Huniko Gijón Baloncesto: Kenny Ejim (20), Malik Wineglass (13), Carlos Suarez (10), Ryan Ejim (20) y Hatch (10). Jaime Llano (5), Pablo Bretón (3) y Sergio Alvarez.

Chantada UCOGA Seguros: Adria Baiget (21), Miguel García (7), Dani Manchón (15), Filip Knezevic (17) y Manu Sánchez (6). David Guerra, Marcos García (5), Ruben Pernas (8) e Iglesias (5).

Parciales: 21-24, 37-47 -descanso- 60-68 y 81-84.

Árbitros: González Escobar y Velasco Sánchez. Excluyó por los locales a Hatch y por los visitantes a Knezevic.

Incidencias: Palacio de los Deportes. Unos 300 espectadores.

Por David Sánchez

Chantada empezó en el encuentro serio, tan serio que ahogó los primeros ataques locales y transformó aquello de lo que dispuso para colocar un 8-14 que obligaba al técnico local, en el ecuador de cuarto a pedir el primer tiempo muerto. Llegaba con ello la reacción local que en esta ocasión obligaba al técnico lucense a parar dicha reacción (14-15). Con errores defensivos por ambos lados el primer cuarto daba ventaja a Chantada (21-24).
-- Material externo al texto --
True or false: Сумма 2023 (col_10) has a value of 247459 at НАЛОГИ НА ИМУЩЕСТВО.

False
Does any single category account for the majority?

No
El segundo cuarto navegaba con rentas mínimas para Chantada que vería a Gijón por primera vez cobrar ventaja (31-30). La fluidez del primer cuarto empezaba a oscurecer hasta que Granados con un triple para Chantada devolvía mínima renta a favor visitante a falta tres minutos para el descanso. El arreón de Chantada llegó con dos triples de Pernas y un robo con canasta de 2 puntos que dejaba renta de 9, con diez al paso por vestuarios.

 

El tercer cuarto seguía la misma tónica del primer periodo, con un Chantada cómodo dañando la defensa local y manteniendo rentas plácidas ante la desesperación del técnico local Fran Sánchez, incapaz de dar con la tecla. Un último apretón local dejaba el encuentro con ocho puntos se margen a favor gallego, renta que tocaba mantener con uñas y dientes.

Y es que el último cuarto se iba a hacer eterno, con un Gijón que puso contra las cuerdas a un Chantada que con el paso de los minutos vería dilapidarse poco a poco la renta cosechada, llegando a los últimos compases jugándose el encuentro a cara o cruz y del que los lucenses saldrían vencedores.

Victoria de prestigio ante un conjunto asturiano llamado a estar en la zona alta y que sigue atragantado navegando en mitad de tabla.